The proposed measures reintroduced in this bill will amend the available tax offset rates so that entities with aggregate turnover of less than $20 million will see a corporate tax rate (currently 27.5 per cent) plus a 13.5 per cent incentive component, refundable up to a cap of $4 million (excluding clinical trial costs).
Entities with aggregate turnover greater than $20 million will face the corporate tax rate, plus a tiered incentive component applied incrementally.
By way of an example, published by BDO Australia, a company with $1 million in R&D expenditure and $10 million of total expenditure will have an intensity rate of 10 per cent. It will be entitled to a 4.5 per cent incentive component on the first $400,000 of R&D expenditure, 8.5 per cent on the next $500,000 of R&D expenditure and 12.5 per cent on the last $100,000 of R&D expenditure. Accordingly, its net total benefit will be $73,000 or 7.3 per cent of R&D expenditure.
Other changes include increasing the R&D expenditure threshold from $100 million to $150 million; adjusting the treatment of feedstock input expenditure and government recoupments through additional assessable income; increasing Innovation and Science Australia’s ability to make binding determinations about its application of the program; and the ATO will publish information on claimants of the incentive and their R&D expenditure for greater transparency.

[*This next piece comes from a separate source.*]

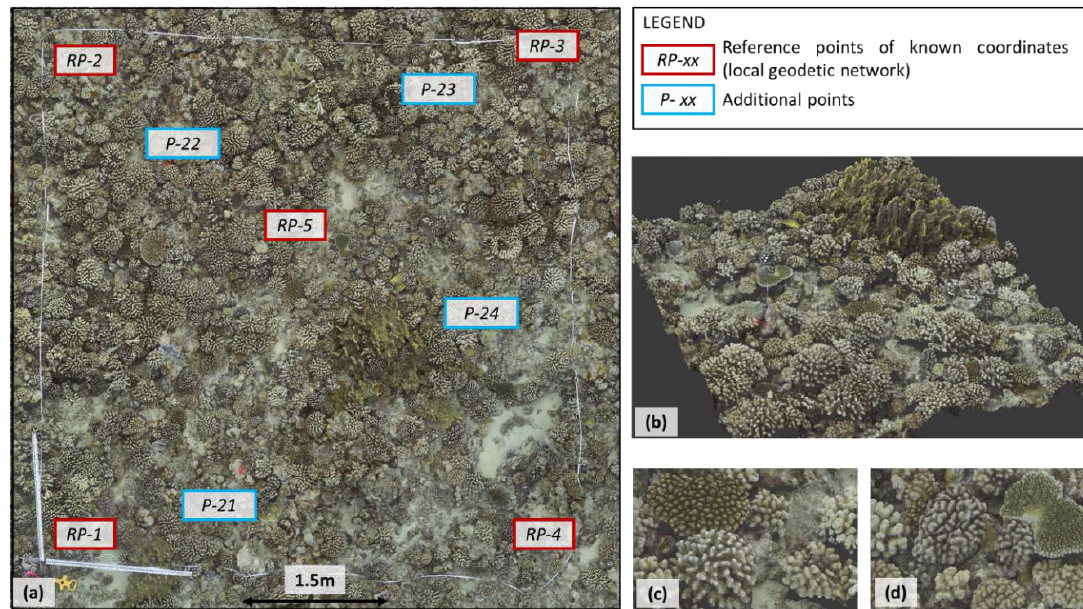
Figure 2. (a) Orthoimage of the test area no. 18. Marked are 9 signalized (coded targets) points. (b, c, d) Particulars of the dense point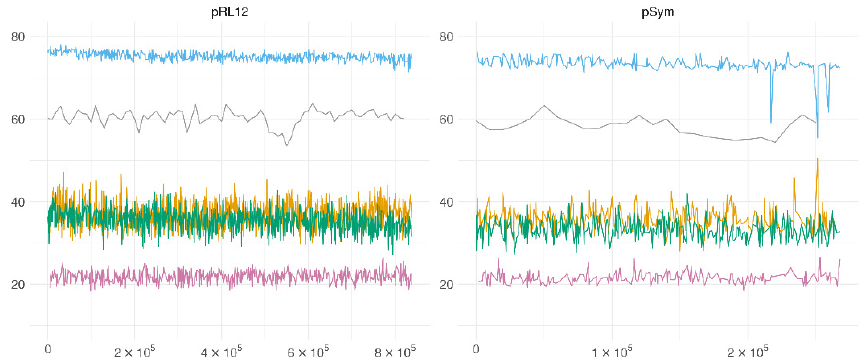
Figure 2. DNA methylation patterns. The plots represent the percentage of methylated adenine or cytosine in the R. leguminosarum RCAM1026 genome shown across a 5 kb sliding window. The y scale shows the percentage of methylated reads mapped to the position. Blue—mA in bacteroids, purple—mA in cell culture, yellow—mC in bacteroids, green—mC in cell culture, grey—GC content.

Commenting on the proposed changes, BDO said “it is disappointing to see the government has not followed the advice of the Senate committee in reconsidering the $4 million cap on the refundable component of the tax offset, and the intensity measures applied to non-refundable offsets”.
“By the government’s own estimates, this will result in $1.8 billion being returned to the budget, rather than invest in Australian business over the foreseeable forward estimates,” BDO added.